- **Work instructions**: Copy the lines of the records below without any change, starting at the line that contains "scientific name: Ophiopogon planiscapus" and ending at the line that contains "family: Lamiaceae", with both of those lines included.

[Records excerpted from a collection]
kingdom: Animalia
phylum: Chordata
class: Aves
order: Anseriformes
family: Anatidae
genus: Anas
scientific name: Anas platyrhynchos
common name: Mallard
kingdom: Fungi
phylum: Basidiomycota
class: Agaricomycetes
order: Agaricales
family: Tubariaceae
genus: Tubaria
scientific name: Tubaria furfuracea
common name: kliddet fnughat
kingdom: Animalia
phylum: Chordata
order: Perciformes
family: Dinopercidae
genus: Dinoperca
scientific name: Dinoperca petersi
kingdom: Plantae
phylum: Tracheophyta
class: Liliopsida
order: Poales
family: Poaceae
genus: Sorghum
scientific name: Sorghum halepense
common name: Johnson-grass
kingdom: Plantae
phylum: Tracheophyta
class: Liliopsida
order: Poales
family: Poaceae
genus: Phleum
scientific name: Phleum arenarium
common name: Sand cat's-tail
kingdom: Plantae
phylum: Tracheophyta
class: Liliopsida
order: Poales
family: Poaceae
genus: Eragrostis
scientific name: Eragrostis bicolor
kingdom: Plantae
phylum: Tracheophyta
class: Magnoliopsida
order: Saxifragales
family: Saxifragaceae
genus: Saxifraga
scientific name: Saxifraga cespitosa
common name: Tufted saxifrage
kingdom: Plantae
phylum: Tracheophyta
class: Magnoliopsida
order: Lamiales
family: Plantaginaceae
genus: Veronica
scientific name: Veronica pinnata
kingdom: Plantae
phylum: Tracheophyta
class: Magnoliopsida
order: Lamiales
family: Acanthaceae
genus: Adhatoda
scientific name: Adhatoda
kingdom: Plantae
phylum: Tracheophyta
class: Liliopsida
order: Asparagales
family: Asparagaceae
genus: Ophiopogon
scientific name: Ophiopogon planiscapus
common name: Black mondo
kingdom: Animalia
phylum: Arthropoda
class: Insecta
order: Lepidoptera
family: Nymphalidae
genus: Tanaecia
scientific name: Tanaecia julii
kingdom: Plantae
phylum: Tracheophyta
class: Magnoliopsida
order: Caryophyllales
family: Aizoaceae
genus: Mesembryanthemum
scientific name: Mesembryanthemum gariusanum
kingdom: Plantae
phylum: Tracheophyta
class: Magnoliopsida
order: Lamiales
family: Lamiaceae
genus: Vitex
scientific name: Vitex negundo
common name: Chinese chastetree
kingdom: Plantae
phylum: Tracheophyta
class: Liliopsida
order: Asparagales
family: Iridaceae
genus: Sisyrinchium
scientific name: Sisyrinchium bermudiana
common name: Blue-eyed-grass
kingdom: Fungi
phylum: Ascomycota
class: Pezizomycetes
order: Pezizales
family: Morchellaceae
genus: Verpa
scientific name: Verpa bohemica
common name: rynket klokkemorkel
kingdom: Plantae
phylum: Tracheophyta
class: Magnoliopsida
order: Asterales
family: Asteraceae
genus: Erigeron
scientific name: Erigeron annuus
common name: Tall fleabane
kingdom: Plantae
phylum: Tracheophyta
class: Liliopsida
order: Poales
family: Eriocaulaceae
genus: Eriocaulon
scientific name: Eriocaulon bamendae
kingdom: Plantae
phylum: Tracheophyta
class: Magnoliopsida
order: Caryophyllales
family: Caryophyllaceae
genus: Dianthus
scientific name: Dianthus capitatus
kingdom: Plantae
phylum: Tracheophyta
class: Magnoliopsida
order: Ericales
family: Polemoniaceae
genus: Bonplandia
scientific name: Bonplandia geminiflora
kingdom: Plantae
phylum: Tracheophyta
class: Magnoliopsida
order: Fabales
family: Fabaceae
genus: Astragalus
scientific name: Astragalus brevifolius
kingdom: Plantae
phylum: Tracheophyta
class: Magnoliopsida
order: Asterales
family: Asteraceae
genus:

- **Solution to the problem**:
scientific name: Ophiopogon planiscapus
common name: Black mondo
kingdom: Animalia
phylum: Arthropoda
class: Insecta
order: Lepidoptera
family: Nymphalidae
genus: Tanaecia
scientific name: Tanaecia julii
kingdom: Plantae
phylum: Tracheophyta
class: Magnoliopsida
order: Caryophyllales
family: Aizoaceae
genus: Mesembryanthemum
scientific name: Mesembryanthemum gariusanum
kingdom: Plantae
phylum: Tracheophyta
class: Magnoliopsida
order: Lamiales
family: Lamiaceae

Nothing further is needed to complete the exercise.